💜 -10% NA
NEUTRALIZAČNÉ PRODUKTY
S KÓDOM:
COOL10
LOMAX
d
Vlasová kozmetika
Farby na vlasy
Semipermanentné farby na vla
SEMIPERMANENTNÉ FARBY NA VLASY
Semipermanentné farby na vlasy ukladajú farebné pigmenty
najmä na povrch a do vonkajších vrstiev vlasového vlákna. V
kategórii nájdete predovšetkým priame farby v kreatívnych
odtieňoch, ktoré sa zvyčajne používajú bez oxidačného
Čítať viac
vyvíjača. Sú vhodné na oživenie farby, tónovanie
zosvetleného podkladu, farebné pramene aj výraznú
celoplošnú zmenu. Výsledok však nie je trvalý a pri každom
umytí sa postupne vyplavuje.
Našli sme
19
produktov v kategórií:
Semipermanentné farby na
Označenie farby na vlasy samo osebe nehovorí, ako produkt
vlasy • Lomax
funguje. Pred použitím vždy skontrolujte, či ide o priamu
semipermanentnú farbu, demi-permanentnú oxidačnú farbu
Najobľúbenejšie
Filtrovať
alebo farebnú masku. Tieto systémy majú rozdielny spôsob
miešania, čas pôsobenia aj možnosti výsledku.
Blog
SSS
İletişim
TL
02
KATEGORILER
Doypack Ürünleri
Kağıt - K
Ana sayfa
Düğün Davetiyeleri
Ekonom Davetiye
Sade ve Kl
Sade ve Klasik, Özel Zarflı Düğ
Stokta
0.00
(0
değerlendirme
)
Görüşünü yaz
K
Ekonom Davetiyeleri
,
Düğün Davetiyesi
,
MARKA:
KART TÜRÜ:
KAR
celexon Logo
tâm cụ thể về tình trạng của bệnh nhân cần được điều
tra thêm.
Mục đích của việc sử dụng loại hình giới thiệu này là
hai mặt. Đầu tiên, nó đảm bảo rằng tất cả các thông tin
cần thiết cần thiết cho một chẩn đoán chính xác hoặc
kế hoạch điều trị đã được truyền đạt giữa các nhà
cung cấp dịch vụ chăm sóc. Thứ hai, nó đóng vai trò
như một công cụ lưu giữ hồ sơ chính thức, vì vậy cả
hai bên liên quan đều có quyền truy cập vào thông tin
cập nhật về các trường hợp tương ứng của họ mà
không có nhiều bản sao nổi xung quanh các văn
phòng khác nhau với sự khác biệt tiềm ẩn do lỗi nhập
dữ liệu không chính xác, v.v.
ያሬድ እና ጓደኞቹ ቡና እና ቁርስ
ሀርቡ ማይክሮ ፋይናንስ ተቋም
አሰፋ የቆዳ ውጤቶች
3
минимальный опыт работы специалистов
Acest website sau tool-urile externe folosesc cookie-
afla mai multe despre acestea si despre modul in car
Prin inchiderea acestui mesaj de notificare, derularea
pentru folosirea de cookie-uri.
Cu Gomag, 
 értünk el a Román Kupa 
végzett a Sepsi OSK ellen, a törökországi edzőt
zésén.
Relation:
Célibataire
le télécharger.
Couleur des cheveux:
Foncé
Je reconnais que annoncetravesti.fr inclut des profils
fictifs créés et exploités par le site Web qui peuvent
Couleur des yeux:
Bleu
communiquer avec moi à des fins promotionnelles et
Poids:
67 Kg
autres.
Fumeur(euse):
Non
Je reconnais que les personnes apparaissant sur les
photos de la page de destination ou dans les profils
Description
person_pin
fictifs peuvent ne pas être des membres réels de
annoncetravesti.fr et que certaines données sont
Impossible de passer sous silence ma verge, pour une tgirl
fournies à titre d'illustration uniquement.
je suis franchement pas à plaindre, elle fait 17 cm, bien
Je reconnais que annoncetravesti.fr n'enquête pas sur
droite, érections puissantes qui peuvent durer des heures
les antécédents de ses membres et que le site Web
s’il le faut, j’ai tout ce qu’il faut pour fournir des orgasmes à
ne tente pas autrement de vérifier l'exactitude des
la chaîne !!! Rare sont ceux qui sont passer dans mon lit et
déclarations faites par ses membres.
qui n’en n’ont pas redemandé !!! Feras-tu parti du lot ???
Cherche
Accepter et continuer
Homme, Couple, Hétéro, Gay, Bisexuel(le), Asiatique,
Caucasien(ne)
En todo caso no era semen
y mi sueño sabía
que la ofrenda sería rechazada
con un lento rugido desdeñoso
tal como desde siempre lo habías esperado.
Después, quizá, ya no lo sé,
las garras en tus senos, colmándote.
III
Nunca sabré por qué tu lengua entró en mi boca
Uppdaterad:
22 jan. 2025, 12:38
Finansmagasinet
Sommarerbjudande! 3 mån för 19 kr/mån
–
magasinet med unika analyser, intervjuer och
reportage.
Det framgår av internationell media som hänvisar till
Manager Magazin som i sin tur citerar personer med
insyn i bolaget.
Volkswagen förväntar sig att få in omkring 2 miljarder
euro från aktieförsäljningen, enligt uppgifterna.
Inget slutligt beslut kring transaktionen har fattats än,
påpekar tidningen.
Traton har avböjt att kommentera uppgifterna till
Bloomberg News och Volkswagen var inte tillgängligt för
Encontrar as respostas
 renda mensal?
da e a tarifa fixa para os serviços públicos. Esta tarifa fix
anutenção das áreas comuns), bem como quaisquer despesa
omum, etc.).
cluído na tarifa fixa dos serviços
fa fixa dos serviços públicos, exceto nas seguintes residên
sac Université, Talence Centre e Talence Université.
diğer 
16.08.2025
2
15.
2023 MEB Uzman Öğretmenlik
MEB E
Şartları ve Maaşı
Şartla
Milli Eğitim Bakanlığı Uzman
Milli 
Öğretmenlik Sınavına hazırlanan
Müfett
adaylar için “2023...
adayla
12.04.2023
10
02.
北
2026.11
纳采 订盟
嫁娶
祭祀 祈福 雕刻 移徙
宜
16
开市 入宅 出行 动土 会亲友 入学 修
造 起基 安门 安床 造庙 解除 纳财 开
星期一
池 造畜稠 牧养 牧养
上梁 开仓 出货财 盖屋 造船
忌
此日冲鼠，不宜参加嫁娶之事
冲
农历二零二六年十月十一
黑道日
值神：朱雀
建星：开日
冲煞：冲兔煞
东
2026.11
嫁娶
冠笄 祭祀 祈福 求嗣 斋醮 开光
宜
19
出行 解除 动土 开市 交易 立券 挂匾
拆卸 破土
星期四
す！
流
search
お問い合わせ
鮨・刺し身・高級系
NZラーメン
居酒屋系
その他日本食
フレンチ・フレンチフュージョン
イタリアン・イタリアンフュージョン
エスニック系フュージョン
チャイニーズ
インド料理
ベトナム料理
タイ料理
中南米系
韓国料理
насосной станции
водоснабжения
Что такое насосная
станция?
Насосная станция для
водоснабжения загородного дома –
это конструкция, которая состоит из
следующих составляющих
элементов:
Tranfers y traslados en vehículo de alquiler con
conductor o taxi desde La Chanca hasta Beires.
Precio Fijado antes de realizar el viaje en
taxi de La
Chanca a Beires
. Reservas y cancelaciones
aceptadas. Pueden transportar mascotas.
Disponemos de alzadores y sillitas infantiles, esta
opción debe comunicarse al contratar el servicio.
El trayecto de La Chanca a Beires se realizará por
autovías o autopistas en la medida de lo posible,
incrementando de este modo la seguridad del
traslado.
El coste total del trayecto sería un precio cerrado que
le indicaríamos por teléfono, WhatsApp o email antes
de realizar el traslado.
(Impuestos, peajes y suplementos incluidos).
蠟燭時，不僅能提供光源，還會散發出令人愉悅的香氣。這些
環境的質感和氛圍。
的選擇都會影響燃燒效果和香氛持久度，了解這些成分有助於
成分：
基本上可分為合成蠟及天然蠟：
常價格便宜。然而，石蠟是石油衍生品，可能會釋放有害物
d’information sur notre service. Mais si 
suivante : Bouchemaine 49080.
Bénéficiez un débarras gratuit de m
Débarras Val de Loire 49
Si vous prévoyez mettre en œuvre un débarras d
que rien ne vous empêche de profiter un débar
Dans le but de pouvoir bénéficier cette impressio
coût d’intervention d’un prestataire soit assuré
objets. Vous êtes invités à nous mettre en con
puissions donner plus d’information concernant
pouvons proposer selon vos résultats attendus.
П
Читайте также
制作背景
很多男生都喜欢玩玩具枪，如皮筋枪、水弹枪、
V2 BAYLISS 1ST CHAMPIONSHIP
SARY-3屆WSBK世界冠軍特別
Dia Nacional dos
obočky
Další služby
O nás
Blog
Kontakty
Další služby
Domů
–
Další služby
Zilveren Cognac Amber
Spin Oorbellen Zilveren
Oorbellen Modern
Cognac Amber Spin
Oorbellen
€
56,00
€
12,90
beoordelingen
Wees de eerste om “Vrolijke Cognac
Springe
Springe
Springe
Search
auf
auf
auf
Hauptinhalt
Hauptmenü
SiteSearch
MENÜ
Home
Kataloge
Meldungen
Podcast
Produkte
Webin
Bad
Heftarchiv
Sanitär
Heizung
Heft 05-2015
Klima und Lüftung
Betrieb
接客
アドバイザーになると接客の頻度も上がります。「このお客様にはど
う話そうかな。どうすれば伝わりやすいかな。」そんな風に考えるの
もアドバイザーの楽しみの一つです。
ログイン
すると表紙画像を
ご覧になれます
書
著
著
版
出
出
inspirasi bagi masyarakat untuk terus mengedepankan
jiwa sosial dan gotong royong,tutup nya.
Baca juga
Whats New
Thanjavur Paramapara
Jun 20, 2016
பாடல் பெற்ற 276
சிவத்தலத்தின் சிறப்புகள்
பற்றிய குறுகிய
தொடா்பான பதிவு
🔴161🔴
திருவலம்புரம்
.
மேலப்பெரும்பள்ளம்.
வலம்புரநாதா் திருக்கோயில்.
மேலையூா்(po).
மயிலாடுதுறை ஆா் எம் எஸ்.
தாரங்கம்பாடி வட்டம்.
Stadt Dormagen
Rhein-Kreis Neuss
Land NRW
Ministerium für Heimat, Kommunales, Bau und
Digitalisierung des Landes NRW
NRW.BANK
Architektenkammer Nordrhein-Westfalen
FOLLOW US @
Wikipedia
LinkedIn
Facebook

==========

*Directions for this task*. Copy the lines from the very first one through the line containing "Sade ve Klasik, Özel Zarflı Düğ", both included, character for character.

*Exercise result*.
💜 -10% NA
NEUTRALIZAČNÉ PRODUKTY
S KÓDOM:
COOL10
LOMAX
d
Vlasová kozmetika
Farby na vlasy
Semipermanentné farby na vla
SEMIPERMANENTNÉ FARBY NA VLASY
Semipermanentné farby na vlasy ukladajú farebné pigmenty
najmä na povrch a do vonkajších vrstiev vlasového vlákna. V
kategórii nájdete predovšetkým priame farby v kreatívnych
odtieňoch, ktoré sa zvyčajne používajú bez oxidačného
Čítať viac
vyvíjača. Sú vhodné na oživenie farby, tónovanie
zosvetleného podkladu, farebné pramene aj výraznú
celoplošnú zmenu. Výsledok však nie je trvalý a pri každom
umytí sa postupne vyplavuje.
Našli sme
19
produktov v kategórií:
Semipermanentné farby na
Označenie farby na vlasy samo osebe nehovorí, ako produkt
vlasy • Lomax
funguje. Pred použitím vždy skontrolujte, či ide o priamu
semipermanentnú farbu, demi-permanentnú oxidačnú farbu
Najobľúbenejšie
Filtrovať
alebo farebnú masku. Tieto systémy majú rozdielny spôsob
miešania, čas pôsobenia aj možnosti výsledku.
Blog
SSS
İletişim
TL
02
KATEGORILER
Doypack Ürünleri
Kağıt - K
Ana sayfa
Düğün Davetiyeleri
Ekonom Davetiye
Sade ve Kl
Sade ve Klasik, Özel Zarflı Düğ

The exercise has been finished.